Häufig werden Fenster aufgrund blätternder Farbschichten für in Gänze defekt und komplett durchgefault erklärt. Dies führt dann sehr vorschnell zu dem Ergebnis, dass die Bestände komplett ausgetauscht werden sollen. Allerdings verliert das historische Gebäude auf diese Weise ein entscheidendes gestalterisches Element der Fassade, welches der Planer des Bauwerks sicherlich nicht rein willkürlich entworfen und gewählt hat.

Eine fachlich genauere Prüfung der Fensterelemente zeigt häufig schnell, dass sich die Holzsubstanz und Konstruktion in den meisten Fällen in einem erstaunlich guten Zustand befinden.

Wenn erkennbar ist, dass zahlreiche verdeckte Schäden unter dem vorhandenen Anstrich lauern, ist es zweckmäßig, zunächst diesen Anstrich vom Holz zu entfernen, um Art und Umfang der Schädigungen genau einschätzen zu können.

Beispielhaft sind hier mögliche Arbeitsschritte aufgeführt:

  • Konsolidieren der Konstruktion mit ggf. zusätzlichen Maßnahmen im Bereich der Statik
  • Abnahme sämtlicher Anstriche auf Rahmen, Wetterschenkeln und Beschlägen, nach Möglichkeit mit einer Heizlampe oder einer Heißluftpistole; Glas vor Hitze schützen, Verbrennen der Holzoberfläche vermeiden (die Wärme erweicht den Fensterkitt, somit ist ein sicherer Ausbau der Scheiben möglich)
  • Zerlegen der Elemente in konstruktive Einzelteile
  • Alle Dichtmassen (Acryl-, Silikondichtmasse, PU-Schaum etc.) müssen entfernt werden;
  • Ergänzen fehlender Teile und Partien im Holz in originaler Art und Struktur, unter Berücksichtigung der vorhandenen Profilierungen
  • Ausspanen von Rissen und Fugen über 2 mm Breite; Verleimungen mit geeigneten Leimen ausführen
  • Verleimen sämtlicher Brüche
  • Konsolidieren sämtlicher gelockerten Rahmenverbindungen
  • Ergänzen von durch Holzfäule geschädigten Partien und Bauteilen
  • Erneuern gelockerter bzw. quer gerissener Kittfasen; Kittfalz vor dem Verkitten mit Schelllack isolieren
  • Ergänzen fehlender bzw. stark beschädigter Beschläge
  • Korrekte Schließfunktion der Fenster ggf. wiederherstellen
  • ggf. neu verglasen.

Die Erfahrung hat gezeigt, dass Fenster, die in der Vergangenheit mit Leinölfarben gestrichen wurden, vergleichsweise geringe Schäden an der Holzsubstanz aufweisen.
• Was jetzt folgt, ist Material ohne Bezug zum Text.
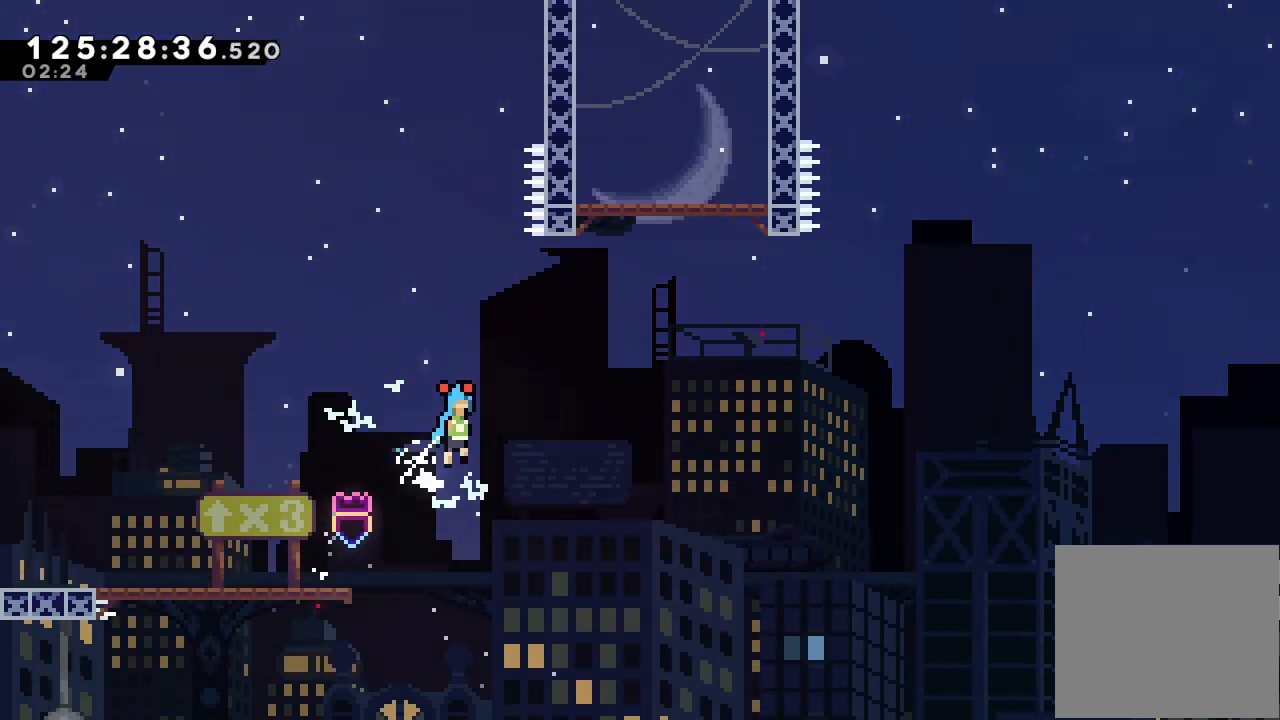
{"keys": [], "events": [[233, "d", "up"], [300, "d", "down"], [400, "right", "up"], [500, "d", "up"]]}
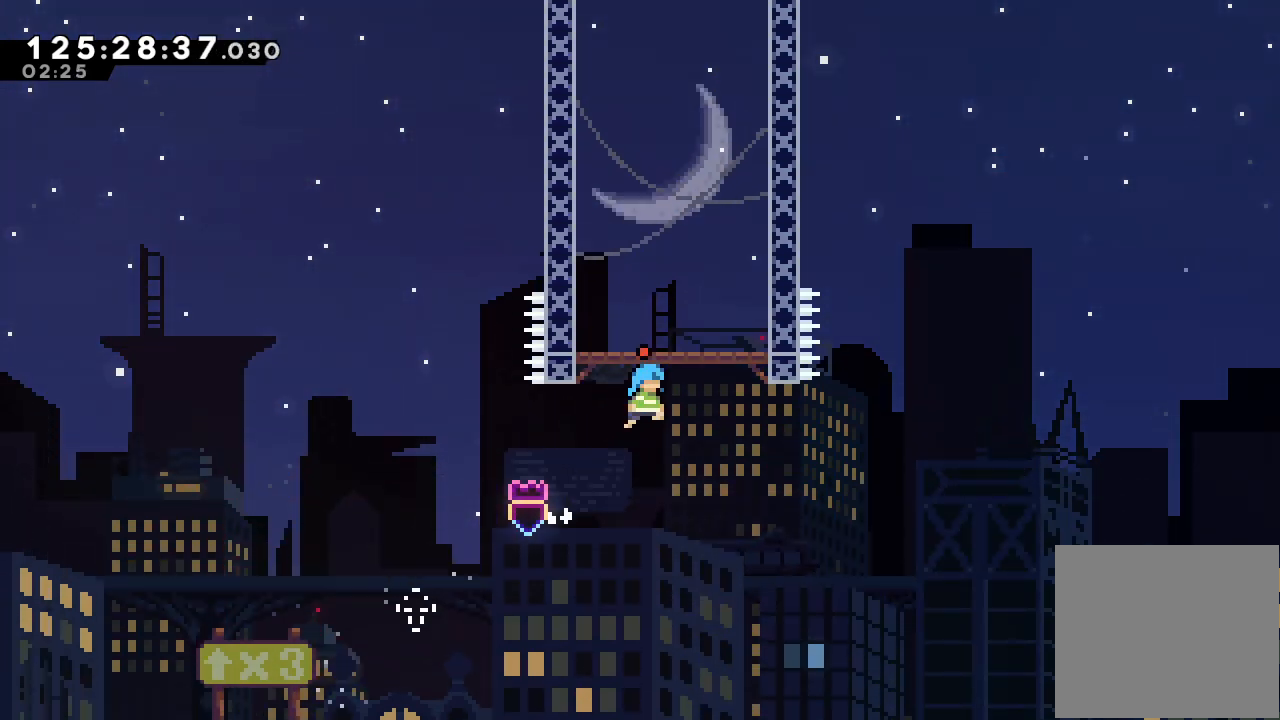
{"keys": ["a", "left"], "events": [[33, "d", "down"], [33, "left", "down"], [267, "a", "down"], [267, "d", "up"], [367, "d", "down"], [500, "d", "up"]]}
Im Gegensatz dazu hat so manches moderne Holzfenster mit aktuellen Beschichtungs- oder Anstrichsystemen nach einer Dekade bereits deutliche Fäulnisschäden. Ein Anstrich mit Leinölfarben, eine historische Technik, ist also auch heute noch empfehlenswert. Dabei muss auf die fachgerechte Verarbeitung des Materials geachtet werden.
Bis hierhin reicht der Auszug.